Happy New Year!  I’m back in Japan now after my Christmas holiday in Ireland.  Today is Coming of Age Day in Japan which is a National Holiday and celebrates people who are twenty years old officially becoming adults.  I saw some girls in town today decked out in formal kimono, but I didn’t take any pictures.  This post is from a trip I took back in November to Ise in Mie Prefecture, south-east of Kyoto.

The Ise Shrine is one of the most important shrines in Japan, as it’s dedicated to Amaterasu, the goddess of the sun and the universe, from whom the Emperor is descended.  Amaterasu is purported to have bestowed three sacred treasures known as the Imperial Regalia to one of her early descendants – a sword, a jewel and a mirror.  The mirror is kept at Ise, and the three treasures have been presented to each Emperor at his ascension since 690 A.D..  Only the Emperors and a few high priests have ever seen them, and no pictures of them exist.

The reason I’m interested in this shrine is because since 690 A.D., every twenty years the entire shrine complex is rebuilt.  In university, for my final year dissertation, I researched the restoration of medieval buildings in Bologna, Italy, at the beginning of the twentieth century.  While I was researching theories of conservation, I came across this shrine because it’s a famous example of Japanese conservation, i.e. the conservation of concept, not materials.  Although the buildings are made of completely new materials each time it is rebuilt, it is rebuilt in exactly the same style and with the same construction methods as it was back in the seventh century.

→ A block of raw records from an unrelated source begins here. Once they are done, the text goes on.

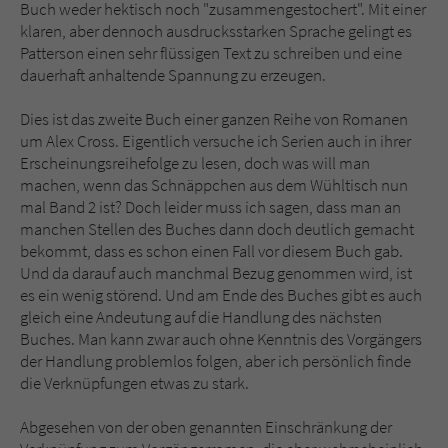
Buch weder hektisch noch "zusammengestochert". Mit einer
klaren, aber dennoch ausdrucksstarken Sprache gelingt es
Patterson einen sehr flüssigen Text zu schreiben und eine
dauerhaft anhaltende Spannung zu erzeugen.
Dies ist das zweite Buch einer ganzen Reihe von Romanen
um Alex Cross. Eigentlich versuche ich Serien auch in ihrer
Erscheinungsreihefolge zu lesen, doch was will man
machen, wenn das Schnäppchen aus dem Wühltisch nun
mal Band 2 ist? Doch leider muss ich sagen, dass man an
manchen Stellen des Buches dann doch deutlich gemacht
bekommt, dass es schon einen Fall vor diesem Buch gab.
Und da darauf auch manchmal Bezug genommen wird, ist
es ein wenig störend. Und am Ende des Buches gibt es auch
gleich eine Andeutung auf die Handlung des nächsten
Buches. Man kann zwar auch ohne Kenntnis des Vorgängers
der Handlung problemlos folgen, aber ich persönlich finde
die Verknüpfungen etwas zu stark.
Abgesehen von der oben genannten Einschränkung der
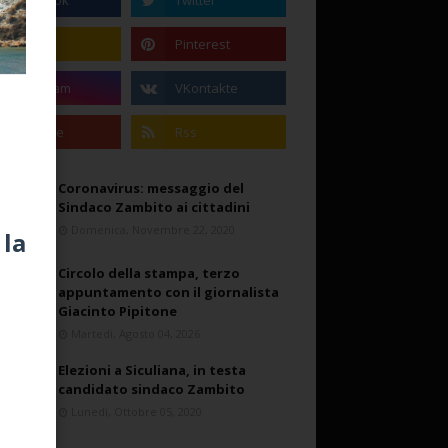
Coronavirus: messaggio del
Sindaco Zambito ai cittadini
Domenica, Novembre 22, 2020
 la
Circolo della stampa, terzo
appuntamento con il giornalista
Giacinto Pipitone
Martedì, Agosto 04, 2026
Elezioni a Siculiana, in testa
candidato sindaco Zambito
Lunedì, Ottobre 05, 2020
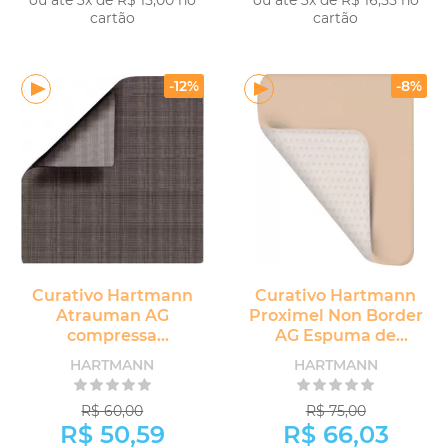
ou até 3x de R$ 15,00 no
ou até 3x de R$ 16,55 no
cartão
cartão
COMPRAR
COMPRAR
-12%
-8%
Curativo Hartmann
Curativo Hartmann
Atrauman AG
Proximel Non Border
compressa
AG Espuma de
Antibacteriana
Silicone
HARTMANN
HARTMANN
Antimicrobiana
R$ 60,00
R$ 75,00
R$ 50,59
R$ 66,03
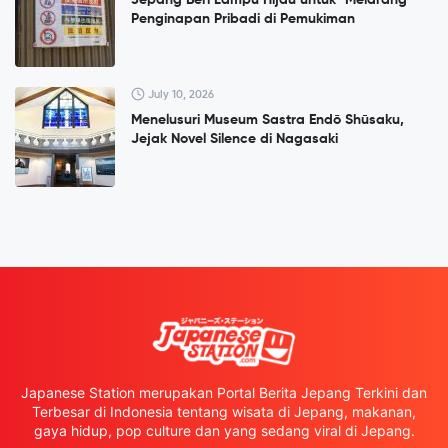
Penginapan Pribadi di Pemukiman
July 10, 2026
Menelusuri Museum Sastra Endō Shūsaku,
Jejak Novel Silence di Nagasaki
Japanese Station merupakan Portal Berita Jepang Terkini dan
Terbesar di Indonesia tentang wisata di Jepang, makanan,
gaya hidup, pop culture dan yang sedang viral di Jepang.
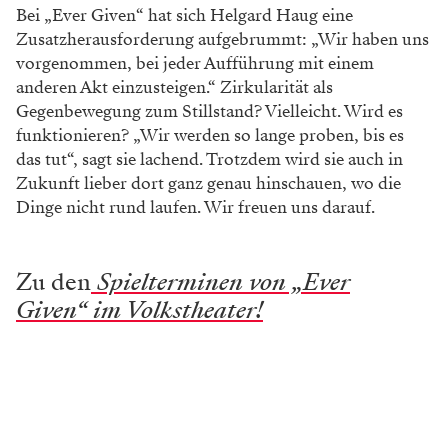
Bei „Ever Given“ hat sich Helgard Haug eine
Zusatzherausforderung aufgebrummt: „Wir haben uns
vorgenommen, bei jeder Aufführung mit einem
anderen Akt einzusteigen.“ Zirkularität als
Gegenbewegung zum Stillstand? Vielleicht. Wird es
funktionieren? „Wir werden so lange proben, bis es
das tut“, sagt sie lachend. Trotzdem wird sie auch in
Zukunft lieber dort ganz genau hinschauen, wo die
Dinge nicht rund laufen. Wir freuen uns darauf.
Zu den
Spielterminen von „Ever
Given“ im Volkstheater!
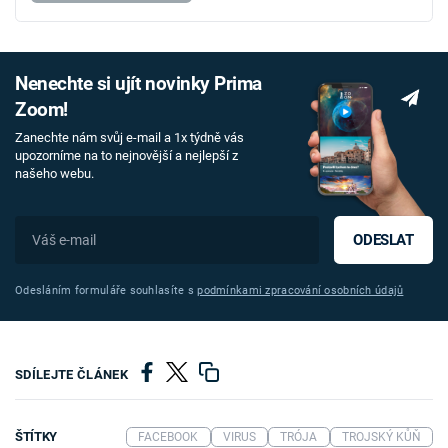
Nenechte si ujít novinky Prima
Zoom!
Zanechte nám svůj e-mail a 1x týdně vás
upozorníme na to nejnovější a nejlepší z
našeho webu.
ODESLAT
Odesláním formuláře souhlasíte s
podmínkami zpracování osobních údajů
SDÍLEJTE ČLÁNEK
ŠTÍTKY
FACEBOOK
VIRUS
TRÓJA
TROJSKÝ KŮŇ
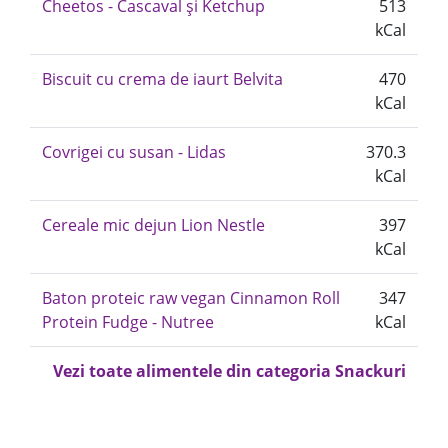
Cheetos - Cascaval și Ketchup
513
kCal
Biscuit cu crema de iaurt Belvita
470
kCal
Covrigei cu susan - Lidas
370.3
kCal
Cereale mic dejun Lion Nestle
397
kCal
Baton proteic raw vegan Cinnamon Roll
347
Protein Fudge - Nutree
kCal
Vezi toate alimentele din categoria Snackuri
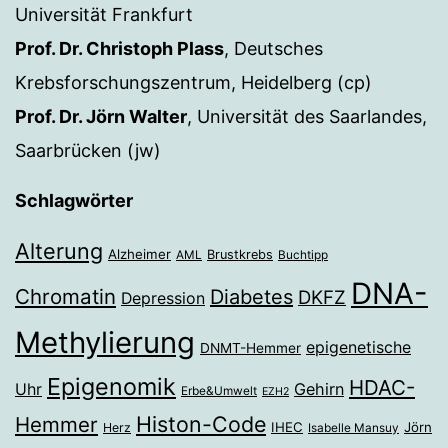
Universität Frankfurt
Prof. Dr. Christoph Plass
, Deutsches
Krebsforschungszentrum, Heidelberg (cp)
Prof. Dr. Jörn Walter
, Universität des Saarlandes,
Saarbrücken (jw)
Schlagwörter
Alterung
Alzheimer
Brustkrebs
AML
Buchtipp
DNA-
Chromatin
Diabetes
DKFZ
Depression
Methylierung
epigenetische
DNMT-Hemmer
Epigenomik
HDAC-
Gehirn
Uhr
Erbe&Umwelt
EZH2
Histon-Code
Hemmer
IHEC
Jörn
Herz
Isabelle Mansuy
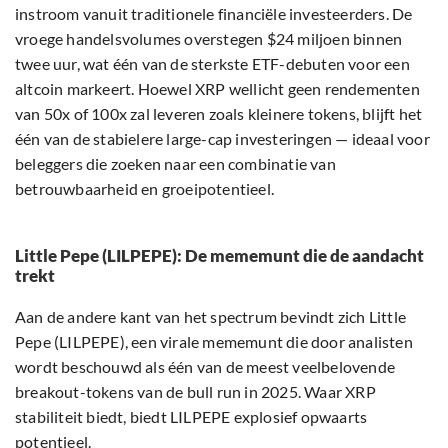
instroom vanuit traditionele financiële investeerders. De
vroege handelsvolumes overstegen $24 miljoen binnen
twee uur, wat één van de sterkste ETF-debuten voor een
altcoin markeert. Hoewel XRP wellicht geen rendementen
van 50x of 100x zal leveren zoals kleinere tokens, blijft het
één van de stabielere large-cap investeringen — ideaal voor
beleggers die zoeken naar een combinatie van
betrouwbaarheid en groeipotentieel.
Little Pepe (LILPEPE): De mememunt die de aandacht
trekt
Aan de andere kant van het spectrum bevindt zich Little
Pepe (LILPEPE), een virale mememunt die door analisten
wordt beschouwd als één van de meest veelbelovende
breakout-tokens van de bull run in 2025. Waar XRP
stabiliteit biedt, biedt LILPEPE explosief opwaarts
potentieel.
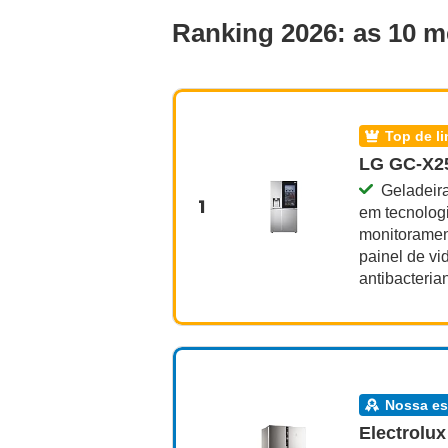
Ranking 2026: as 10 m
top de l
LG GC-X25
Geladeira
1
em tecnologi
monitorament
painel de vid
antibacteria
nossa e
Electrolux 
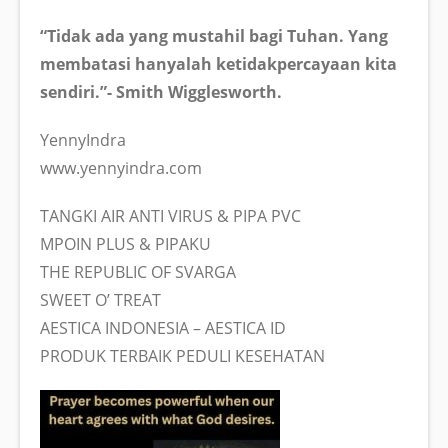
“Tidak ada yang mustahil bagi Tuhan. Yang
membatasi hanyalah ketidakpercayaan kita
sendiri.”- Smith Wigglesworth.
YennyIndra
www.yennyindra.com
TANGKI AIR ANTI VIRUS & PIPA PVC
MPOIN PLUS & PIPAKU
THE REPUBLIC OF SVARGA
SWEET O’ TREAT
AESTICA INDONESIA – AESTICA ID
PRODUK TERBAIK PEDULI KESEHATAN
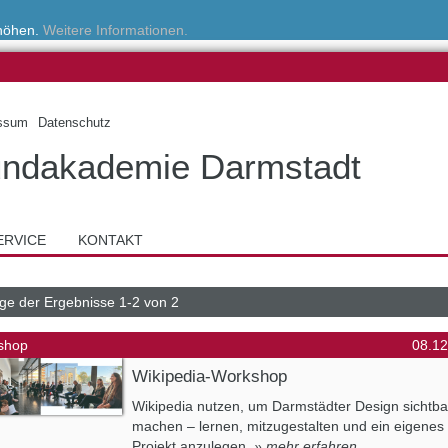
rhöhen.
Weitere Informationen.
ssum
Datenschutz
ndakademie Darmstadt
ERVICE
KONTAKT
ge der Ergebnisse 1-2 von 2
shop
08.12
Wikipedia-Workshop
Wikipedia nutzen, um Darmstädter Design sichtba
machen – lernen, mitzugestalten und ein eigenes
Projekt anzulegen.
» mehr erfahren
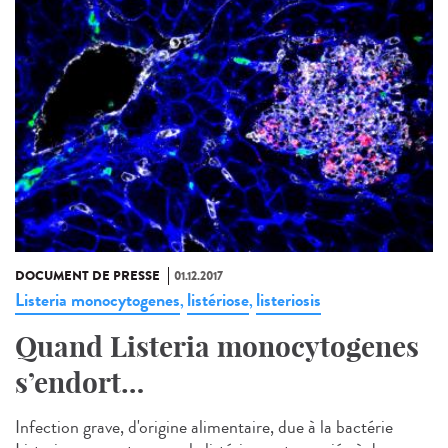
DOCUMENT DE PRESSE
01.12.2017
Listeria monocytogenes
listériose
listeriosis
,
,
Quand Listeria monocytogenes
s’endort…
Infection grave, d'origine alimentaire, due à la bactérie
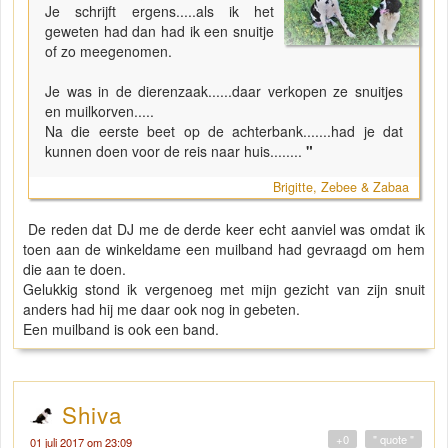
Je schrijft ergens.....als ik het
geweten had dan had ik een snuitje
of zo meegenomen.
Je was in de dierenzaak......daar verkopen ze snuitjes
en muilkorven.....
Na die eerste beet op de achterbank.......had je dat
kunnen doen voor de reis naar huis........
"
Brigitte, Zebee & Zabaa
De reden dat DJ me de derde keer echt aanviel was omdat ik
toen aan de winkeldame een muilband had gevraagd om hem
die aan te doen.
Gelukkig stond ik vergenoeg met mijn gezicht van zijn snuit
anders had hij me daar ook nog in gebeten.
Een muilband is ook een band.
Shiva
+0
" quote "
01 juli 2017 om 23:09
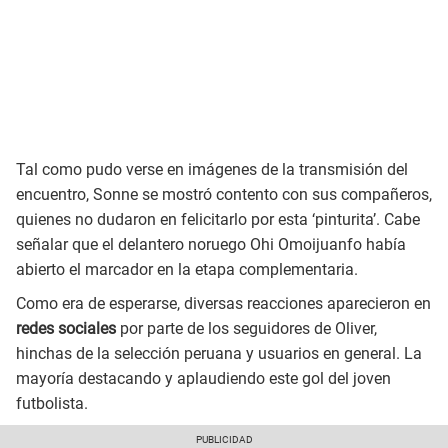
Tal como pudo verse en imágenes de la transmisión del
encuentro, Sonne se mostró contento con sus compañeros,
quienes no dudaron en felicitarlo por esta ‘pinturita’. Cabe
señalar que el delantero noruego Ohi Omoijuanfo había
abierto el marcador en la etapa complementaria.
Como era de esperarse, diversas reacciones aparecieron en
redes sociales
por parte de los seguidores de Oliver,
hinchas de la selección peruana y usuarios en general. La
mayoría destacando y aplaudiendo este gol del joven
futbolista.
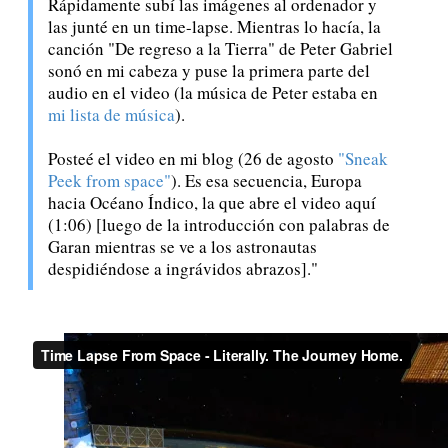
Rápidamente subí las imágenes al ordenador y
las junté en un time-lapse. Mientras lo hacía, la
canción "De regreso a la Tierra" de Peter Gabriel
sonó en mi cabeza y puse la primera parte del
audio en el video (la música de Peter estaba en
mi lista de música
).
Posteé el video en mi blog (26 de agosto
"Sneak
Peek from space"
). Es esa secuencia, Europa
hacia Océano Índico, la que abre el video aquí
(1:06) [luego de la introducción con palabras de
Garan mientras se ve a los astronautas
despidiéndose a ingrávidos abrazos]."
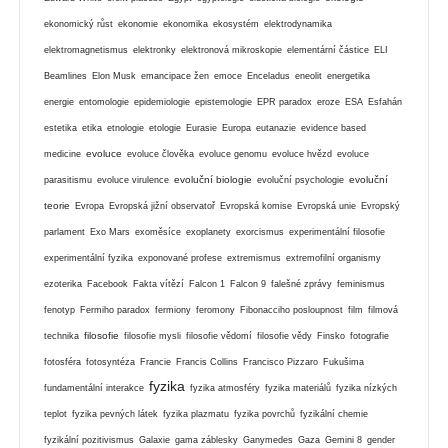
ekonomický růst
ekonomie
ekonomika
ekosystém
elektrodynamika
elektromagnetismus
elektronky
elektronová mikroskopie
elementární částice
ELI
Beamlines
Elon Musk
emancipace žen
emoce
Enceladus
eneolit
energetika
energie
entomologie
epidemiologie
epistemologie
EPR paradox
eroze
ESA
Esfahán
estetika
etika
etnologie
etologie
Eurasie
Europa
eutanazie
evidence based
evoluce
medicine
evoluce člověka
evoluce genomu
evoluce hvězd
evoluce
evoluční biologie
evoluční
parasitismu
evoluce virulence
evoluční psychologie
teorie
Evropa
Evropská jižní observatoř
Evropská komise
Evropská unie
Evropský
parlament
Exo Mars
exoměsíce
exoplanety
exorcismus
experimentální filosofie
experimentální fyzika
exponované profese
extremismus
extremofilní organismy
ezoterika
Facebook
Fakta vítězí
Falcon 1
Falcon 9
falešné zprávy
feminismus
fenotyp
Fermiho paradox
fermiony
feromony
Fibonacciho posloupnost
film
filmová
filosofie
technika
filosofie mysli
filosofie vědomí
filosofie vědy
Finsko
fotografie
fotosféra
fotosyntéza
Francie
Francis Collins
Francisco Pizzaro
Fukušima
fyzika
fundamentální interakce
fyzika atmosféry
fyzika materiálů
fyzika nízkých
teplot
fyzika pevných látek
fyzika plazmatu
fyzika povrchů
fyzikální chemie
fyzikální pozitivismus
Galaxie
gama záblesky
Ganymedes
Gaza
Gemini 8
gender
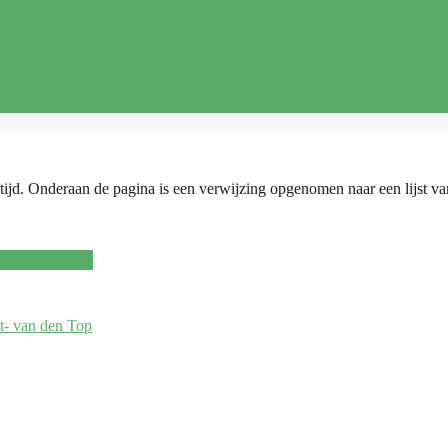
tijd. Onderaan de pagina is een verwijzing opgenomen naar een lijst van
t- van den Top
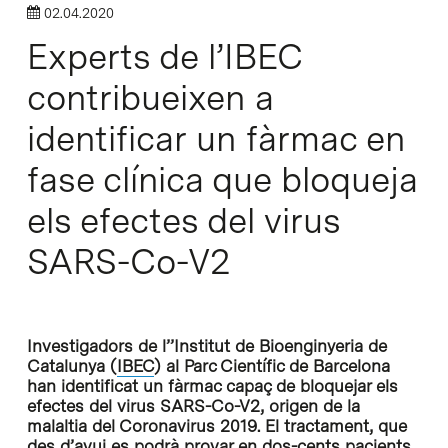
02.04.2020
Experts de l’IBEC
contribueixen a
identificar un fàrmac en
fase clínica que bloqueja
els efectes del virus
SARS-Co-V2
Investigadors de l’’Institut de Bioenginyeria de
Catalunya (
IBEC
) al Parc Científic de Barcelona
han identificat un fàrmac capaç de bloquejar els
efectes del virus SARS-Co-V2, origen de la
malaltia del Coronavirus 2019. El tractament, que
des d’avui es podrà provar en dos-cents pacients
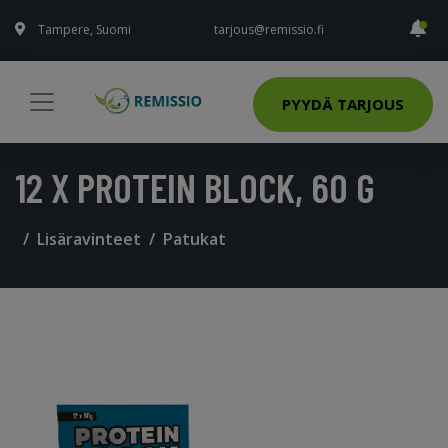
Tampere, Suomi
tarjous@remissio.fi
PYYDÄ TARJOUS
12 X PROTEIN BLOCK, 60 G
Lisäravinteet
Patukat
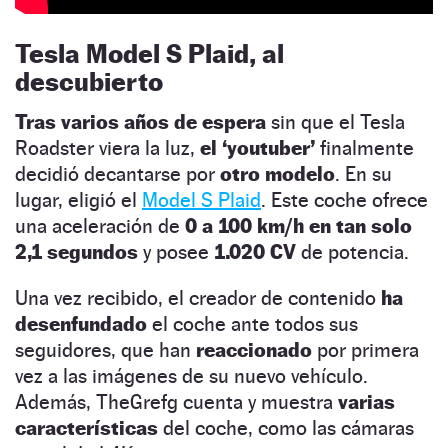
Tesla Model S Plaid, al
descubierto
Tras varios años de espera
sin que el Tesla
Roadster viera la luz,
el ‘youtuber’
finalmente
decidió decantarse por
otro modelo
. En su
lugar, eligió el
Model S Plaid
. Este coche ofrece
una aceleración de
0 a 100 km/h en tan solo
2,1 segundos
y posee
1.020 CV
de potencia.
Una vez recibido, el creador de contenido
ha
desenfundado
el coche ante todos sus
seguidores, que han
reaccionado
por primera
vez a las imágenes de su nuevo vehículo.
Además, TheGrefg cuenta y muestra
varias
características
del coche, como las cámaras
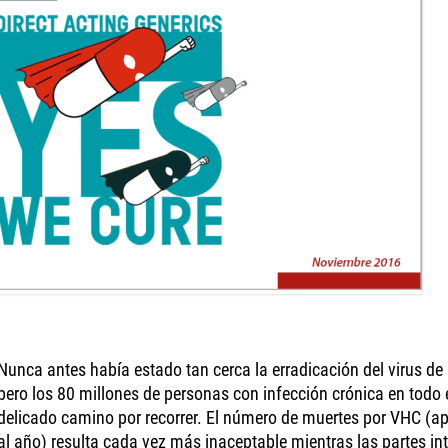
Nunca antes había estado tan cerca la erradicación del virus de 
pero los 80 millones de personas con infección crónica en todo
delicado camino por recorrer. El número de muertes por VHC 
al año) resulta cada vez más inaceptable mientras las partes i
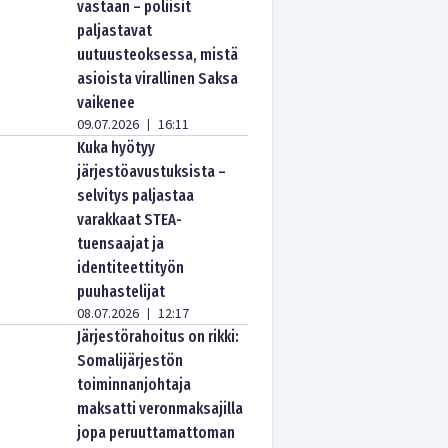
vastaan – poliisit
paljastavat
uutuusteoksessa, mistä
asioista virallinen Saksa
vaikenee
09.07.2026
16:11
|
Kuka hyötyy
järjestöavustuksista –
selvitys paljastaa
varakkaat STEA-
tuensaajat ja
identiteettityön
puuhastelijat
08.07.2026
12:17
|
Järjestörahoitus on rikki:
Somalijärjestön
toiminnanjohtaja
maksatti veronmaksajilla
jopa peruuttamattoman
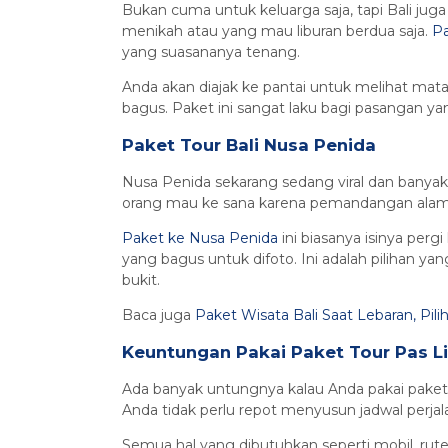
Bukan cuma untuk keluarga saja, tapi Bali ju
menikah atau yang mau liburan berdua saja.
P
yang suasananya tenang.
Anda akan diajak ke pantai untuk melihat mat
bagus. Paket ini sangat laku bagi pasangan y
Paket Tour Bali Nusa Penida
Nusa Penida sekarang sedang viral dan banyak 
orang mau ke sana karena pemandangan alamn
Paket ke Nusa Penida
ini biasanya isinya per
yang bagus untuk difoto. Ini adalah pilihan y
bukit.
Baca juga
Paket Wisata Bali Saat Lebaran, Pil
Keuntungan Pakai Paket Tour Pas L
Ada banyak untungnya kalau Anda pakai paket 
Anda tidak perlu repot menyusun jadwal perjala
Semua hal yang dibutuhkan seperti mobil, rute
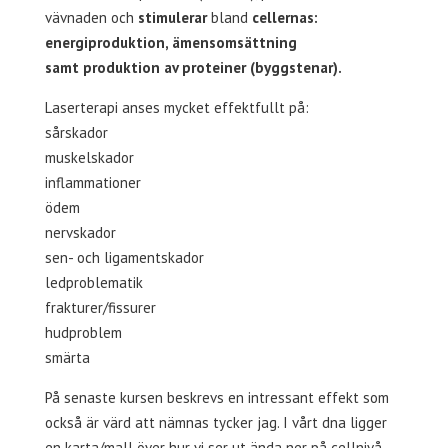
vävnaden och
stimulerar
bland
cellernas:
energiproduktion, ämensomsättning
samt produktion av proteiner (byggstenar).
Laserterapi anses mycket effektfullt på:
sårskador
muskelskador
inflammationer
ödem
nervskador
sen- och ligamentskador
ledproblematik
frakturer/fissurer
hudproblem
smärta
På senaste kursen beskrevs en intressant effekt som
också är värd att nämnas tycker jag. I vårt dna ligger
en karta/mall över hur vi ser ut ända ner på cellnivå.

All shrines in Japan used to be rebuilt in order to purify them, but the cost is so high that now only the Ise Shrine does it.  It takes many years to prepare the building materials and there are many rituals and festivals for it as well.  The new shrine is built in a lot beside the old shrine, and in October, the divinity was officially moved to the new structure.  From then until the New Year, both old and new shrines were standing, until the dismantling of the old shrine this year.  The parts of the old shrine are then sent to other shrines in need of repair.  I visited in November so I could see both shrines and do some autumn leaf viewing.

gekuThere are two main shrines within the complex, the Outer Shrine, Geku, and the Inner Shrine, Naiku.  The Geku is located very close to the train station and houses a goddess of agriculture who brings food to Amaterasu who resides in the Naiku.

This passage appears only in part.